More than 90% of the franchise stores can recover the initial one-time investment cost within 6 months of opening. Among the franchise stores that have been open for more than 4 weeks, more than 60% of the franchise stores have an average monthly net profit rate of more than 20%. At the same time, the logic of industry development has also shifted from the first stage of speculation and expectations to the second stage—the era of incremental competition and the competition for market share.


Compared with some other small shops, the profit of vape specialty stores seems to be better, and there are no requirements for area and operation skills, and the conditions for joining are usually low. You only need to provide the venue, and the decoration and distribution are all done by the brand. Solved it myself.


When new consumption concepts, scenes and tobacco collided, vape was born out of nowhere. After experiencing brutal growth and strong online supervision, the concept of vape has been oscillating between the trend and the false trend. The vape or e-liquid in the initial vape physical store is directly provided by the vape factory and the e-liquid factory. If you add some imported e-liquid, then this is a qualified vape specialty store. Of course, a strong Stores can also purchase goods through customized vape and customized e-liquid, so that the profit will be higher.


In 2020, a sudden epidemic swept across the country, and the offline retail industry suffered a major blow. With the owners of beauty, manicure, and catering businesses switching to physical vape shops that "return their costs super fast and make more profits", vape, a once-forgotten industry, has once again returned to the public's attention.
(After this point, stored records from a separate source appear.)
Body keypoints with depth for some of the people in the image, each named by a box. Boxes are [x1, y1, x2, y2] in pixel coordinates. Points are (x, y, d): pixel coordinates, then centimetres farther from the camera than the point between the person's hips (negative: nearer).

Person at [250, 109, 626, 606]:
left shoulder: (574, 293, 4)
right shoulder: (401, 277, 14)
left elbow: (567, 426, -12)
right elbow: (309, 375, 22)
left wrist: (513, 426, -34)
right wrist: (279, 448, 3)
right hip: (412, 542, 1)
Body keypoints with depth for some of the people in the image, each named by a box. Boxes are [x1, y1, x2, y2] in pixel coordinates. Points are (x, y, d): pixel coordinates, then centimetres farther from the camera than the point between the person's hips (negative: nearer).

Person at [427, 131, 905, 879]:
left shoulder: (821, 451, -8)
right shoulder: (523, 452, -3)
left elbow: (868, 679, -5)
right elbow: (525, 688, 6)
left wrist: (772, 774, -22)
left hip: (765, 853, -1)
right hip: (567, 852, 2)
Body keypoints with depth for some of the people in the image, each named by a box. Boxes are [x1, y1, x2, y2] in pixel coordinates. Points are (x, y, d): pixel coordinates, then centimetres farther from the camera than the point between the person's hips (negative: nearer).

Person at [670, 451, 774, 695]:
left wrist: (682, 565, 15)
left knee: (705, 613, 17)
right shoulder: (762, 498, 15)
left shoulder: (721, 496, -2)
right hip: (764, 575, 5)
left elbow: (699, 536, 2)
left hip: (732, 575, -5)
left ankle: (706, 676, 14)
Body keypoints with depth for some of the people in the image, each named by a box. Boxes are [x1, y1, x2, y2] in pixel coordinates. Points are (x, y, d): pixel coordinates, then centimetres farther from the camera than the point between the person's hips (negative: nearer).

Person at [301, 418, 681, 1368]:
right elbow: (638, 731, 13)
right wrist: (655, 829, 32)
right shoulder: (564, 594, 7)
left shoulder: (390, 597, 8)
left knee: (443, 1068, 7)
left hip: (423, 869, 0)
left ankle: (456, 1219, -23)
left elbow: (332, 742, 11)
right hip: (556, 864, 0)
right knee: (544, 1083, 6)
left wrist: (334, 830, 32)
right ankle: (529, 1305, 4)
According to the statistics of the World Health Organization, among the 7.5 billion people in the world, the number of smokers has reached 1 billion. Among them, the number of smokers in China ranks first in the world with 287 million, surpassing the sum of smokers in the other top ten countries combined.


At the same time, in terms of consumption, China's cigarette consumption accounts for 44% of the global total, which is a trillion-level market.


The emergence of vape has disturbed the already stable Red Sea market, and the wide market space of the track is enough to breed the next super unicorn, because at present, the penetration rate of vape in China has only reached 1.2%.


From the Red Ocean market to the Blue Ocean market, the trillion-scale growth space, such industry growth and development expectations, are enough to become capital’s expectations for the expected hype, which is the initial logic of industry development. However, vape itself is not an industry with a high threshold. The core component—the relevant technology and production of atomizers have long been mastered by Chinese companies.


In the Shajing area of Shenzhen, China, there is a complete industrial chain. On this assembly line, 95% of the world's vape is delivered.


At that time, there was a saying that a vape brand could be created with 5 million yuan. Just negotiate an order with upstream manufacturers and put your own brand on it, and vape can enter the market as an "electronic product".


So the capital started an investment frenzy in the vape industry, and new brands sprung up one after another, which was called the thousand-vape war at the time. Among these new brands, we can also see star venture capital such as IDG, Source Code Capital, Sequoia Capital China, ZhenFund, and Hillside Capital.


The good times don't last long, the war has just begun, and the regulatory policy has already landed. In November 2019, a regulatory document that completely banned online sales of vape was released. Under the double blow of regulatory red lines and market competition, thousands of vape manufacturers went bankrupt.